Friday, January 04, 2013

Hipsters and Social Class


Will Barratt, Ph.D.

Every group has signs of group identity, cultural identification, and values certain types of capital.  These all reflect what is perceived as part of unique group identity and part of prestige and are used to set themselves apart from others.  Hipsters are no different and their cultural and iconic sigils can be seen through the social class lens of cultural capital.

How many hipsters does it take to change a light bulb?  
A really obscure number that you’ve probably never heard of.  

Cultural capital was brought into the discussion of social class by Bourdieu in Forms of Capital (1986) who proposed embodied, objectified, and institutionalized forms.  Seen from a sociological perspective these forms of cultural capital are part of normative culture for each group.  Countercultures and alternative cultures emerge with different forms of capital often chosen in direct opposition or contrast to perceived mainstream culture.  Marlon Brando’s character Johnny Strabler or Lee Marvin’s character Chino in The Wild One (Kramer & Benedek, 1953) were models of a specific type of motorcycle riding, leather wearing, law breaking citizens.  These bikers shared dress, norms, and values as well as normative behaviors.  Similar media counter- and alternative-culture characters have been iconic; Bob Denver’s portrayal of the beatnik Maynard G. Krebbs in The Many Loves of Dobie Gillis or any nerd in movies from Revenge of the Nerds (1984) to Accepted (2006) portray a set of norms.  Cultural capital provides those characters with identifiable values.

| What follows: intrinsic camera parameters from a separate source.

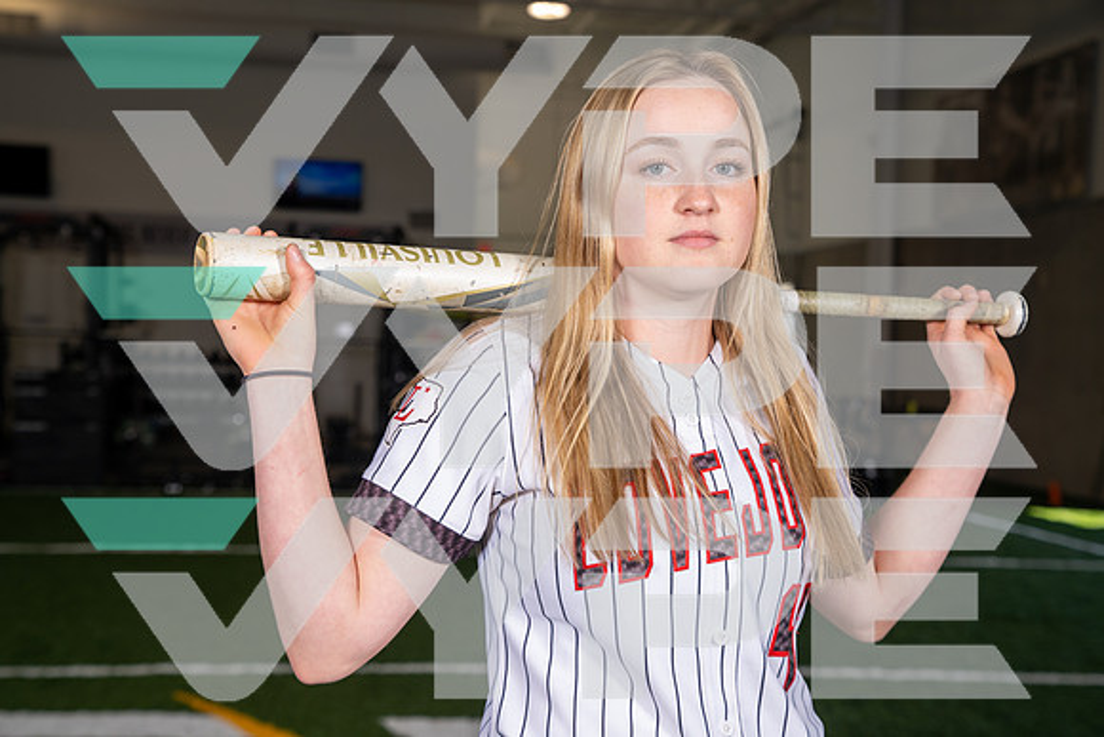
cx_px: 552
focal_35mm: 65
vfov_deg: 20.9
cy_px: 368
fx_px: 1994
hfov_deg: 31.0
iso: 200
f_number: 5.6
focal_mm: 65
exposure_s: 1/200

Hipsters, according to media reports and jokes, value obscure cultural capital, obscure numbers that you probably never heard of, and obscure technology like vinyl records and mechanical typewriters.  Nerds are portrayed as valuing technology and intelligence, beatniks as valuing casual dress, jazz, and poetry, bikers as valuing the rejection of mainstream ideas of behavior.  Their counterparts, people in the mainstream culture, are portrayed as valuing mainstream culture, mainstream social capital, and economic capital, all of which seem to be rejected by hipsters.  Hipster social capital only counts in the hipster community, and relies on obscure knowledge valued by the tribe.  Economic capital, the quest of working mainstream normal people, is eschewed, much to the benefit of humorists who note the cost of the cultural capital artifacts required for the hipster life. 

A defining characteristic of hipster culture is cultural capital which is defined by members of that group as a way to set them apart from others.  Social capital and economic capital are of secondary, tertiary, or even quaternary interest.  

References 

Bourdieu, P. (1986). The forms of capital. In J. Richardson (Ed.) Handbook of Theory and Research for the Sociology of Education (pp. 241-258). Westport, CT: Greenwood Press. 

Field, T., Samuelson, P. (Producers), Macgregor-Scott, P. (Co-Producer) & Kanew, J. (Director). (1984). Revenge of the Nerds. US: 20th Century Fox.

Kramer, S. (Producer) & Benedek, L. (Director) (1953). The Wild One. [Motion Picture]. US: Columbia Pictures.

Shadyac, T. (Producer) & Pink, S. (Director). (2006). Accepted. [Motion Picture]. US: Universal Pictures.


2 comments:

BG said...

"A defining characteristic of hipster culture is cultural capital which is defined by members of that group as a way to set them apart from others. Social capital and economic capital are of secondary, tertiary, or even quaternary interest."

Only at the most superficial level -- in fact, the focus on obscure cultural capital is a display of economic and social capital. Hipsters focus on "non-commercial" culture as a way of displaying their independence from the demands of the marketplace -- an independence based on the economic security they have (usually) received from their families. It is an utterly middle-class (upper-middle, mostly) phenomenon -- there's no such thing as a working-class hipster (as the term is currently defined), is there?

Will Barratt, Ph.D. said...

A rejection of commercial culture is a recognition of the primacy of commercial culture. Rejection of mainstream culture, in this case commercial culture, is a central theme in countercultures. The social class of origin of hipsters drives what they reject.

Counterculture working class is quite different, and in some ways working class culture can be seen as counter culture anyway.